▸ Work item
Return the full listing unchanged, excluding any images it contains.
[Data section Boundary: Start]
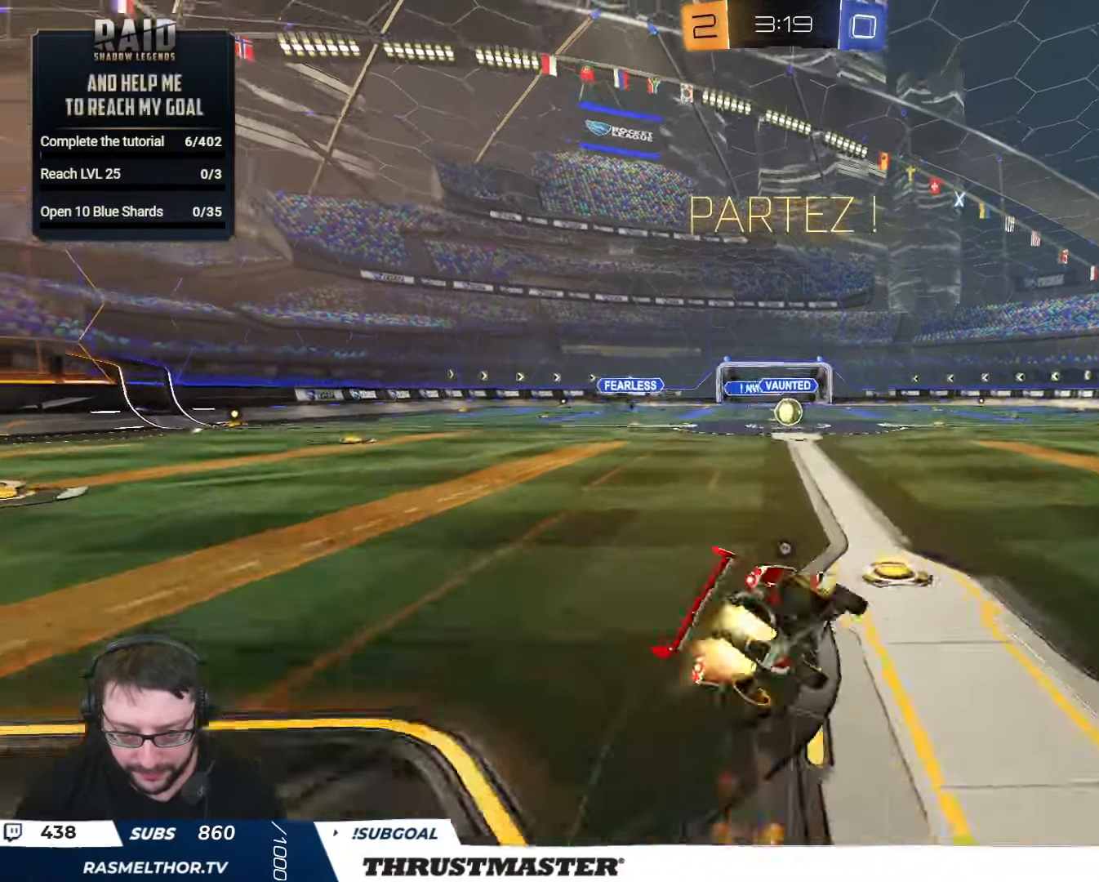
{"buttons": ["B", "Y", "L2", "R2", "L3"], "left_stick": "down-left", "right_stick": "center", "events": [[150, "Y", "up"], [300, "L3", "down"], [300, "left_stick", "left"], [400, "L3", "up"], [400, "left_stick", "down-left"], [417, "Y", "down"], [467, "L3", "down"]]}
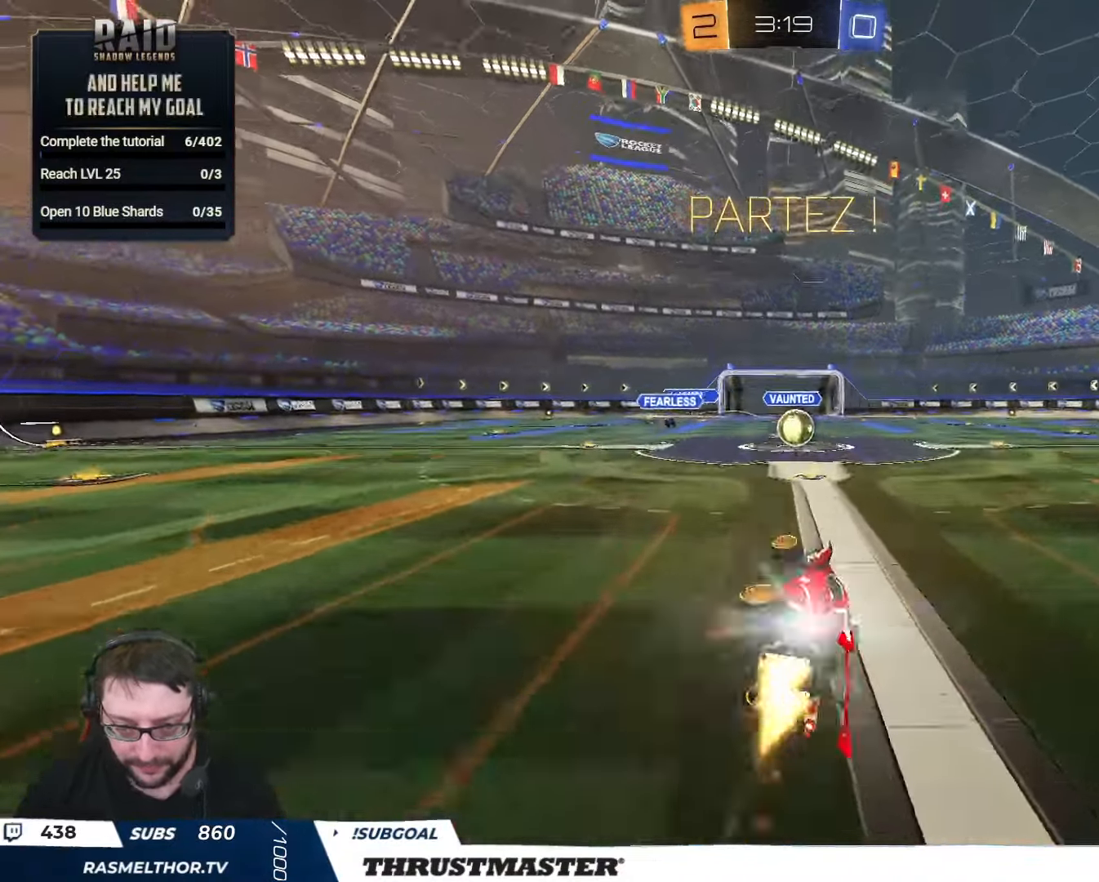
{"buttons": ["R2"], "left_stick": "center", "right_stick": "center", "events": [[67, "L3", "up"], [100, "B", "up"], [100, "Y", "up"], [117, "L2", "up"], [167, "left_stick", "center"], [317, "left_stick", "left"], [400, "left_stick", "center"]]}
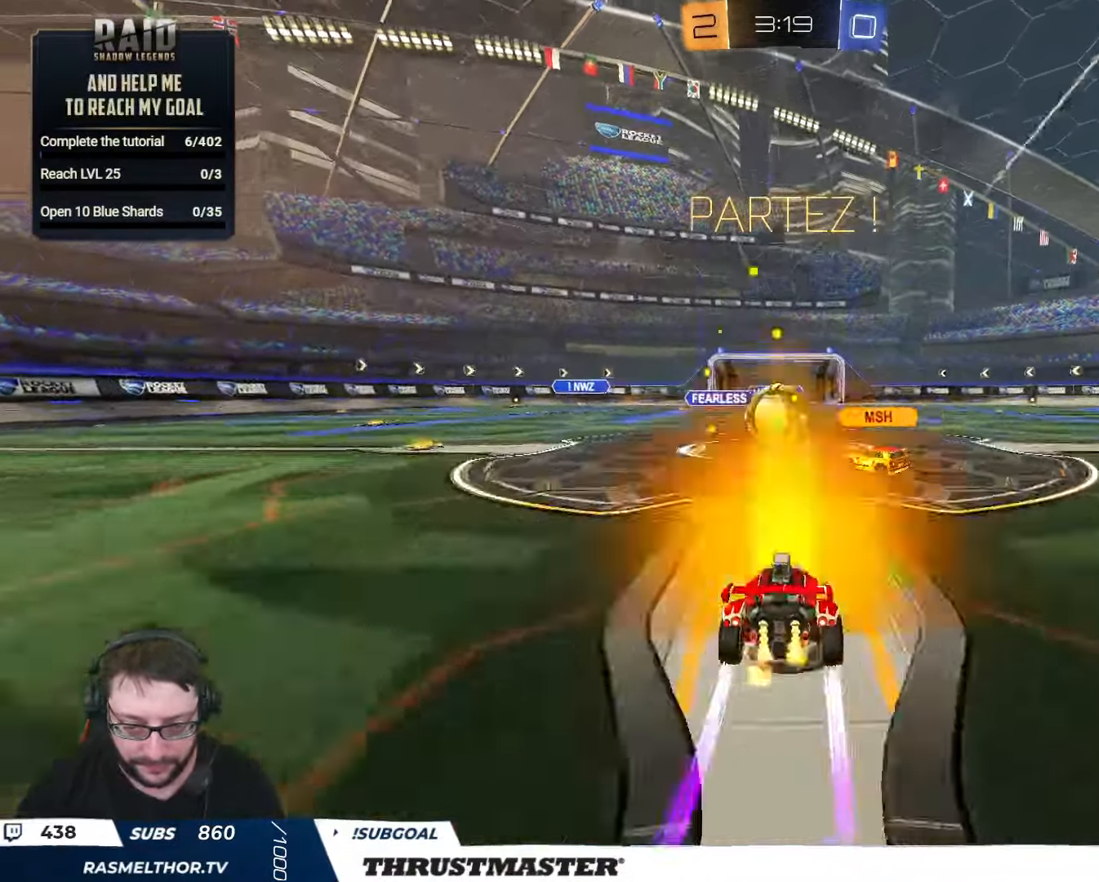
{"buttons": ["B", "R2"], "left_stick": "right", "right_stick": "center", "events": [[217, "B", "down"], [217, "Y", "down"], [317, "left_stick", "right"], [367, "Y", "up"]]}
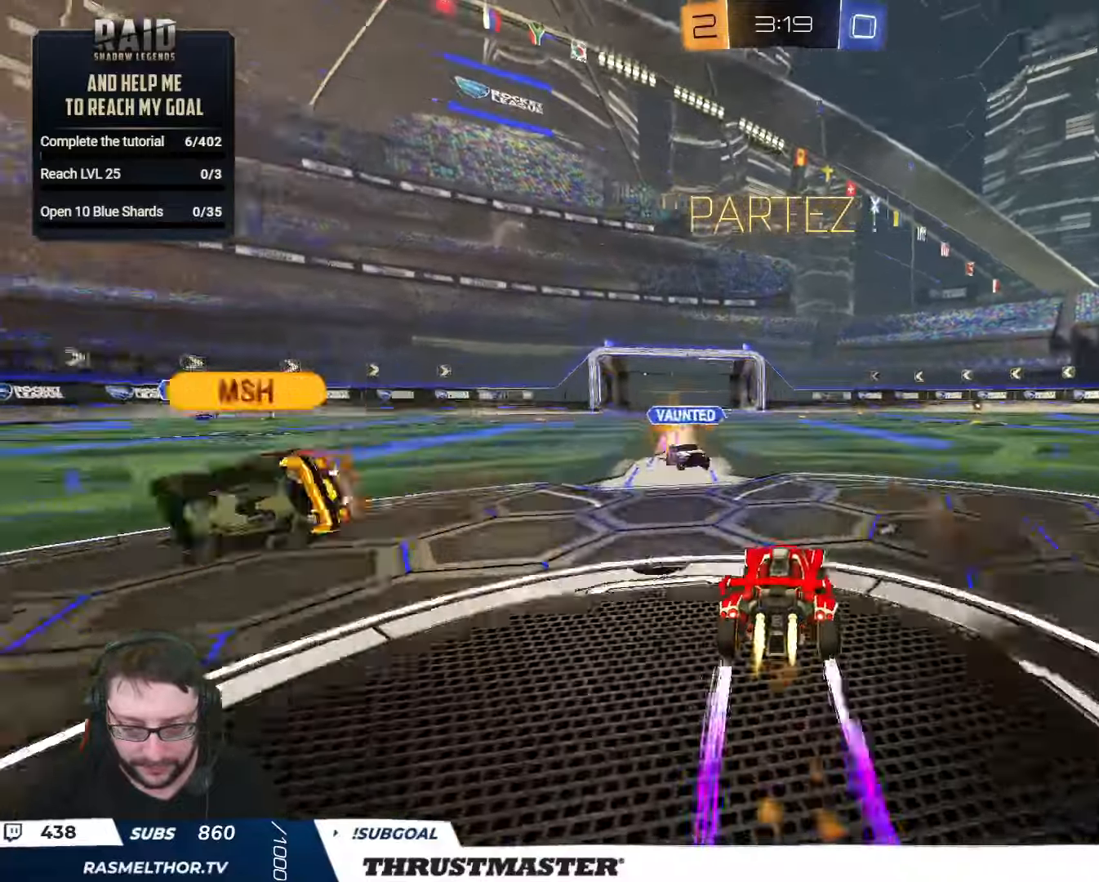
{"buttons": ["R2"], "left_stick": "left", "right_stick": "center", "events": [[67, "left_stick", "left"], [267, "left_stick", "right"], [367, "B", "up"], [367, "left_stick", "left"]]}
[Data section Boundary: End]
▸ Response to the exercise
{"buttons": ["B", "Y", "L2", "R2", "L3"], "left_stick": "down-left", "right_stick": "center", "events": [[150, "Y", "up"], [300, "L3", "down"], [300, "left_stick", "left"], [400, "L3", "up"], [400, "left_stick", "down-left"], [417, "Y", "down"], [467, "L3", "down"]]}
{"buttons": ["R2"], "left_stick": "center", "right_stick": "center", "events": [[67, "L3", "up"], [100, "B", "up"], [100, "Y", "up"], [117, "L2", "up"], [167, "left_stick", "center"], [317, "left_stick", "left"], [400, "left_stick", "center"]]}
{"buttons": ["B", "R2"], "left_stick": "right", "right_stick": "center", "events": [[217, "B", "down"], [217, "Y", "down"], [317, "left_stick", "right"], [367, "Y", "up"]]}
{"buttons": ["R2"], "left_stick": "left", "right_stick": "center", "events": [[67, "left_stick", "left"], [267, "left_stick", "right"], [367, "B", "up"], [367, "left_stick", "left"]]}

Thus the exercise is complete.